Issue #75: Remembering how to be alone, when you're out of practice
Or, a tale of two easyJet flights.
I was out for coffee with a friend last weekend, when she shared a struggle she’s having in her new-ish relationship. We spend so much time together, she said. If not physically, we’re on the phone – trading every thought that comes into our heads, every little thing that happened that day. I love him, but I miss me.
It’s a sentiment I used to hear a lot from podcast guests. How a relationship can – often will – diminish the time you spend with yourself. Often, it affects friendships too; we’ve all had that friend who falls off the face of the earth when they get a new boyfriend. But for those millennial women who ingested too much Spice Girls as a child to ever ditch their friends for a lover, then the time spent with a partner often comes out of the pot allocated for time with you.
In the throes of romance, being together 24/7 feels heavenly – until it doesn’t. Choosing to be alone can be a hard sell when there’s someone to share cuddles and an M&S Dine in for Two deal on tap. But it’s also necessary. When we neglect to invest in a relationship with ourselves, we quickly lose it – like muscle mass. Thankfully, we can regain it as well. My friend soon felt more like the version of herself she was missing, thanks to a night in spent reading on the sofa and baking (as the lucky recipient I would like more of my friends to stay in and bake, please).
It made me think of how quickly we lose confidence in being alone. How our lifelong relationship with ourselves can be just as Complicated as our Facebook statuses once made out. How learning how to be alone isn’t actually a permanent lesson, but something you have to learn over and over again, as your life changes.
This time last month, I had just returned from Lisbon. It’s a city that – as many of you know – I lived in for a few blissful months last year, and truth be told I’d been avoiding it ever since. Avoiding it like you would an ex, when the break-up is still raw and you’re so averse to falling back into old patterns that you avoid any contact at all.
That was, until my friend Lauren suggested a ten-day London-Lisbon flat swap. Already tempted by the fairytale depiction of Lisbon in Poor Things (and knowing from experience that the reality was almost as pretty), it was an offer I could not refuse. Except, as the time drew nearer, I felt scared. Not so much of wanting to move back there again (my London roots are, at this point, strong and well-watered). The real source of fear was the prospect of travelling alone again.
Let me provide some context. Upon returning to London in May 2023, I felt out-of-kilter with people’s lives – something I wrote about extensively at the time. I had spent 18 months travelling on and off, and as a result many friendships had drifted. I had fallen off some wedding guest invite lists; I’d fallen off some people’s radars. Which was expected – it was the downside of being away as long as I had. But it still felt lonely, particularly as summer began. That loneliness became a driver for how I spent the next year: making new friends, getting to know my neighbours, finding new communities and groups… as a result I feel more at home in this city than ever.

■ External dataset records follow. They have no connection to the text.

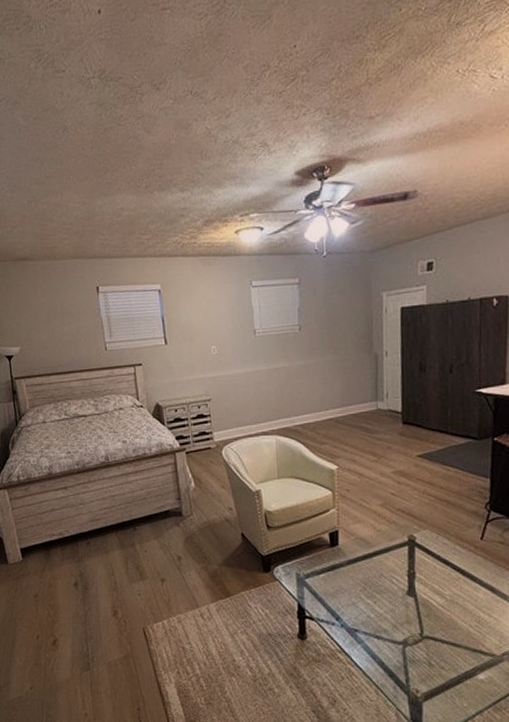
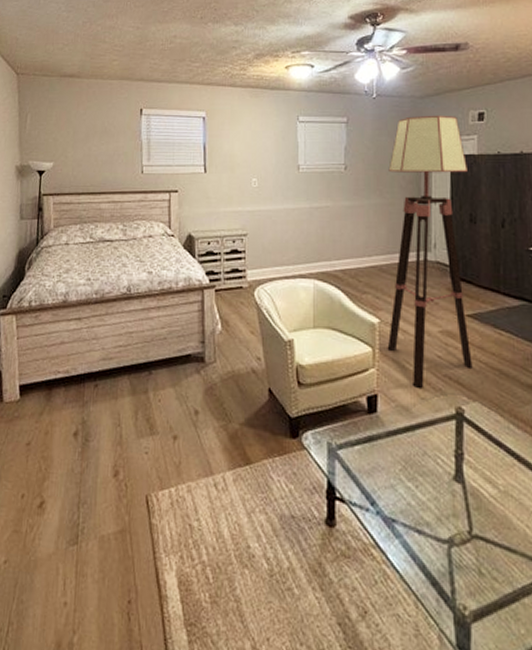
floor lamp: none [341,268,423,522] -> present [387,115,473,388]

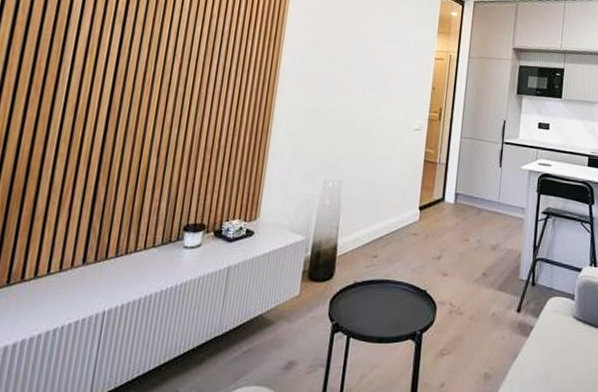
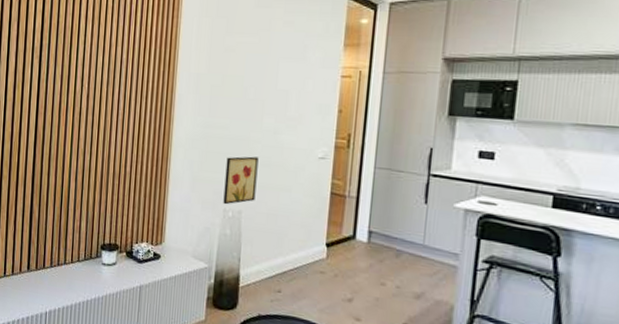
wall art: none [324,128,360,176] -> present [223,156,259,205]

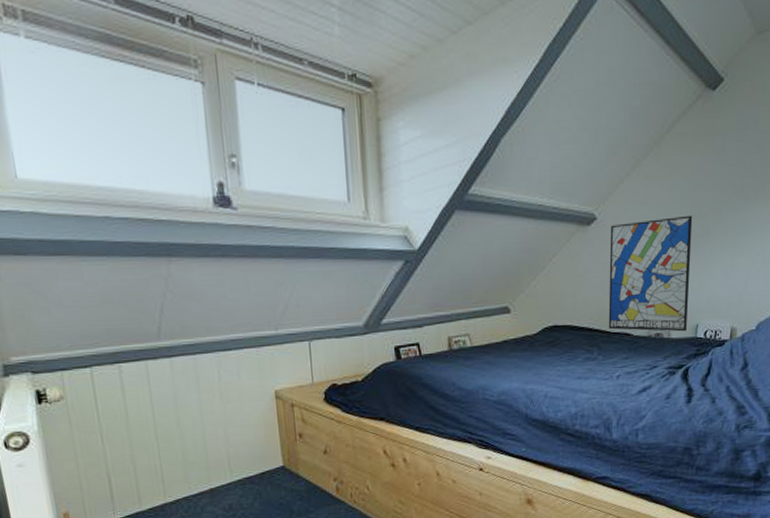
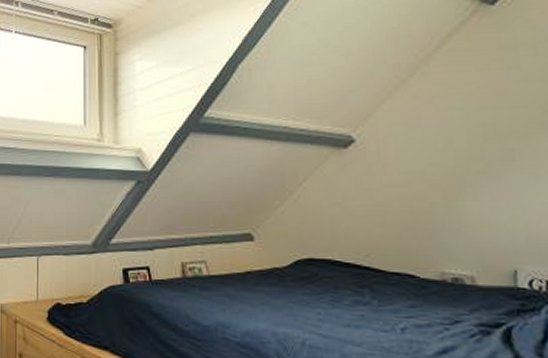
wall art: present [608,215,693,332] -> none [373,137,500,279]

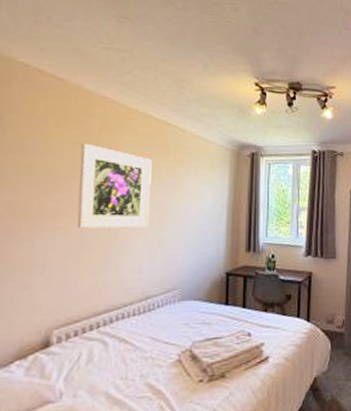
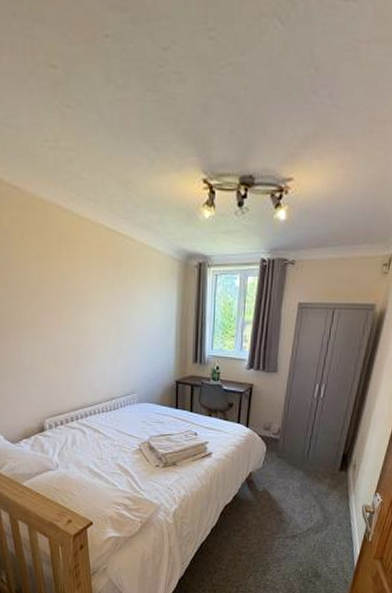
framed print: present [76,143,152,228] -> none [44,256,108,338]

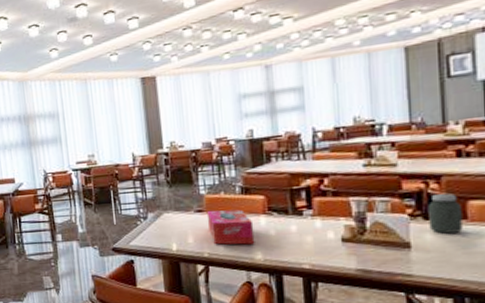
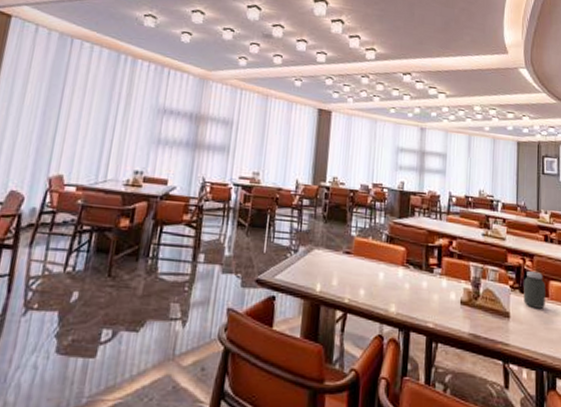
tissue box: present [206,209,255,245] -> none [352,253,393,296]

So, just to wrench things back to the topic at hand… a year on, the prospect of travelling alone again – even for ten days – felt daunting. I had gained confidence and connections in London, while losing confidence in my 2022/2023 modus operandi of flying solo. I missed that solo traveller version of me.
And yet, things can change quickly. The below is, in diary format, a brief account of how I felt before my outbound flight, and how much my feelings had changed as I sat on my return flight. Plus, some tips on how to learn to be alone again (when you’ve fallen out of practice, like I had).
Before and After: A tale of two EasyJet flights
BEFORE
I don’t think there’s anywhere I feel less self-conscious about being alone than in an airport.